Speech Recognition¶
Speech recognition is the process of transforming audio files into text.
This capability is provided by the “Speech Recognition” plugin, which you need to install. Please see Installing plugins.
The Speech Recognition recipe leverages Whisper to perform speech-to-text.
How to use¶
After installing the plugin:
In the Flow, click + Recipe.
In Natural Language Processing, select Speech Recognition.
Select an input managed folder and an output dataset.
Configure the language and Whisper model size, then run the recipe.
Inputs¶
The recipe takes one input:
Audio files: a managed folder containing audio files.
Only .wav files are processed. If no .wav file is found, the recipe fails.
Parameters¶
Language¶
Choose the language used for transcription. The plugin exposes a large set of languages supported by Whisper.
The default is en (English).
Whisper model size¶
You can choose among:
tiny(~1 GB required VRAM)base(~1 GB required VRAM)small(~2 GB required VRAM, default)medium(~5 GB required VRAM)turbo(~6 GB required VRAM)large(~10 GB required VRAM)
Outputs¶
The recipe writes one output dataset with the following columns:
path: path of the audio file in the input managed foldertext: transcribed textcomment: error message when transcription fails for a file
Transcription errors are handled per file: failed files get a comment value, while other files are still processed.
Offline model loading¶
In restricted or air-gapped environments, a DSS administrator can preload Whisper assets in the plugin code env resources so the recipe runs without downloading files at runtime.
Recommended setup:
Download the required Whisper model file(s) (
.pt) on a machine with internet access. Model URLs are listed in the Whisper repository (line 17): https://github.com/openai/whisper/blob/v20250625/whisper/__init__.py.Create a zip archive containing the
.ptfiles.Open the plugin code environment settings.
If you plan on using containerized execution, in Containerized execution set Resources initialization to Copy resources from local code environment.

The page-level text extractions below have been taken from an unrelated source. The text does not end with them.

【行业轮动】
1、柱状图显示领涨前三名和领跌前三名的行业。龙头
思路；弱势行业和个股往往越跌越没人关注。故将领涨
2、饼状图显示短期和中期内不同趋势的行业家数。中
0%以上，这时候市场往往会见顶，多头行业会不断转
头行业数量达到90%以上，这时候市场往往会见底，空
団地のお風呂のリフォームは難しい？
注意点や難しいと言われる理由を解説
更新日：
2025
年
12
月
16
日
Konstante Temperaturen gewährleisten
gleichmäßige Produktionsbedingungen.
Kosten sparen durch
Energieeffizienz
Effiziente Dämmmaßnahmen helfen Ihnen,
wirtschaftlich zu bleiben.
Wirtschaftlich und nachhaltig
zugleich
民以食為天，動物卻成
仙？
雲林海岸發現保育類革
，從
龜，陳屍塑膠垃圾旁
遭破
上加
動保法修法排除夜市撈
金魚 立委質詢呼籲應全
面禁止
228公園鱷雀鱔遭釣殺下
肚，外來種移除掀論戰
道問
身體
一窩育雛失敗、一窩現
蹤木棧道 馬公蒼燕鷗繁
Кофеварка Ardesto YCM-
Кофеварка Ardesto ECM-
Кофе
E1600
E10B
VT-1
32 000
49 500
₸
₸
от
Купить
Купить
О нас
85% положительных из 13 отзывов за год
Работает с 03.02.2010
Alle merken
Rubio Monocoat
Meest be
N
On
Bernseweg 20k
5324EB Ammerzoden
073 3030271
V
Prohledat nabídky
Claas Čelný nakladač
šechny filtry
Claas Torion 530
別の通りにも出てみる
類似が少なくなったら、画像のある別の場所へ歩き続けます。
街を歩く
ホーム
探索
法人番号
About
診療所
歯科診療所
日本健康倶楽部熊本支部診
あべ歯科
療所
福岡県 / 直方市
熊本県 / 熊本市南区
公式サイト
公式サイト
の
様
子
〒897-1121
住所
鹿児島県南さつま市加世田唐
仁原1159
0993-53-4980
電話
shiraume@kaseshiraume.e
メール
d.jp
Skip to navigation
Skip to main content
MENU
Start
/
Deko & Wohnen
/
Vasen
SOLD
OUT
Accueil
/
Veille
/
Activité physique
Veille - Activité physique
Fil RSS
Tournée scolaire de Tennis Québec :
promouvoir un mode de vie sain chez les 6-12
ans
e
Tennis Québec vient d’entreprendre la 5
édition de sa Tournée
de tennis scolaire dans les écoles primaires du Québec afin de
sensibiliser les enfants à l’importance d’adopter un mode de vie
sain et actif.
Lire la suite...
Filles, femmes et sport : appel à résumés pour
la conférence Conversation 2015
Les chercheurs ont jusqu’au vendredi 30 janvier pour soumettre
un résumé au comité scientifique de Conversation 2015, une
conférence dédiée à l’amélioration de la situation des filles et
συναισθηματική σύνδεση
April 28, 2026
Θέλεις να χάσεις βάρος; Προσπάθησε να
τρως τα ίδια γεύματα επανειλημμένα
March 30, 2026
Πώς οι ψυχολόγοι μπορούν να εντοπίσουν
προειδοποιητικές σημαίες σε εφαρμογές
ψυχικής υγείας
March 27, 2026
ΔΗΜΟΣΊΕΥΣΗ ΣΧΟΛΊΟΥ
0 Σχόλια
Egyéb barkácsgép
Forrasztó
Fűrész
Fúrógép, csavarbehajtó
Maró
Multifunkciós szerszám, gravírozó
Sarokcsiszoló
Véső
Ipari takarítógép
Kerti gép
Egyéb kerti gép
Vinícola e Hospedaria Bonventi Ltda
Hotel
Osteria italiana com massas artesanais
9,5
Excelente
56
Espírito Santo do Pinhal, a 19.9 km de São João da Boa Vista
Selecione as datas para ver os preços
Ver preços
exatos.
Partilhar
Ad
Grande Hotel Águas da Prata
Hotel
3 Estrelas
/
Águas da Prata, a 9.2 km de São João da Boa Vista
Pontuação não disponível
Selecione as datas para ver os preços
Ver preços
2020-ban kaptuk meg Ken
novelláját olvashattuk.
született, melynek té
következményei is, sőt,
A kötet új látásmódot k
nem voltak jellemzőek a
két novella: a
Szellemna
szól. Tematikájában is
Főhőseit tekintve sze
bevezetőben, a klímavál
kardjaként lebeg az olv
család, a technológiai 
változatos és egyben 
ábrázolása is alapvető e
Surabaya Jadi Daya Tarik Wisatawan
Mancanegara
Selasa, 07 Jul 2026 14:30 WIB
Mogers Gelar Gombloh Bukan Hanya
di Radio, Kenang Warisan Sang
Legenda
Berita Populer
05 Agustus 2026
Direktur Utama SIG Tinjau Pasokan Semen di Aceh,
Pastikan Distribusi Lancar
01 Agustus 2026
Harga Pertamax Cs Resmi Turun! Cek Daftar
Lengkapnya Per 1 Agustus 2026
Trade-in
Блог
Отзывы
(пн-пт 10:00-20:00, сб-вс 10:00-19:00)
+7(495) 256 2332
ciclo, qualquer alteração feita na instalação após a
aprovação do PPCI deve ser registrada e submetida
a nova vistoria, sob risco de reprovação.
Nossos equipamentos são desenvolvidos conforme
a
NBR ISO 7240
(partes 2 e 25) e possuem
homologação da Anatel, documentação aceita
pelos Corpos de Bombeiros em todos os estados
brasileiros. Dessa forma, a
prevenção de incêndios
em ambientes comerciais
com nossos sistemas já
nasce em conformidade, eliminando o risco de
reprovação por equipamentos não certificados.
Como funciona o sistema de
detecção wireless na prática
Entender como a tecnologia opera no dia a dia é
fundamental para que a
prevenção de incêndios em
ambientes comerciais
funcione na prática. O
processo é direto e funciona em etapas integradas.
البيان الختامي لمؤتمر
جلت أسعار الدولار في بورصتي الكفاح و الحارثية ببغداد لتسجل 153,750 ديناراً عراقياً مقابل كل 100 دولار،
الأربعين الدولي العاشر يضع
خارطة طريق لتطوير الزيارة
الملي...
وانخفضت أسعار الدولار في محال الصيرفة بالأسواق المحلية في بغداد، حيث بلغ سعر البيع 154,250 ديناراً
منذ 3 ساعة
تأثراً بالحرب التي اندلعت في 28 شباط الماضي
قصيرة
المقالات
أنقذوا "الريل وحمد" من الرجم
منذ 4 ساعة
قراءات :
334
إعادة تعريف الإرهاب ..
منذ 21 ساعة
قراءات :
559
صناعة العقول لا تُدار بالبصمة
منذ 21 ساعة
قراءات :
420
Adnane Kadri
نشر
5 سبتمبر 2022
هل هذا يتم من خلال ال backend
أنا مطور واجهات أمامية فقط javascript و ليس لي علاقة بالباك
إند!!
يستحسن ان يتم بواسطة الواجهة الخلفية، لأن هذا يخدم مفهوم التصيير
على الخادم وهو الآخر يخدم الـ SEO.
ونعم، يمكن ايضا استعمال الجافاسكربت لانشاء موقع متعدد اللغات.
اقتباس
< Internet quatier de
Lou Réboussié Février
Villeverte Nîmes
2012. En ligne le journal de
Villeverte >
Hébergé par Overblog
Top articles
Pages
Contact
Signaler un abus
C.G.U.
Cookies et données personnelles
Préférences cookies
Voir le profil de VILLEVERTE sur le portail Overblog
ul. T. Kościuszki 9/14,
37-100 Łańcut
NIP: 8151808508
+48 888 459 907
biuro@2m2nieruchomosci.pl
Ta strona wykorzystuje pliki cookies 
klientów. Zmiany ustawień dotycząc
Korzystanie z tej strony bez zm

In Resources, upload the zip archive and make sure files are available directly under the
speechrecognition-packagefolder.
Rebuild the code environment.
At runtime, models are expected under the folder speechrecognition-package.
If the selected model is not available locally, the recipe will try to fetch it.
Migration from Speech-to-Text¶
The plugin includes two maintenance runnables to replace deprecated speech-to-text CPU/GPU recipes:
Replace deprecated Speech-to-Text recipes (current project)
Replace deprecated Speech-to-Text recipes (all projects)
During replacement, the new recipe type is applied, the old weights input role is removed, and existing recipe outputs are preserved.
Both runnables provide an option to delete the old weights managed folder when it is no longer needed by the migrated recipe.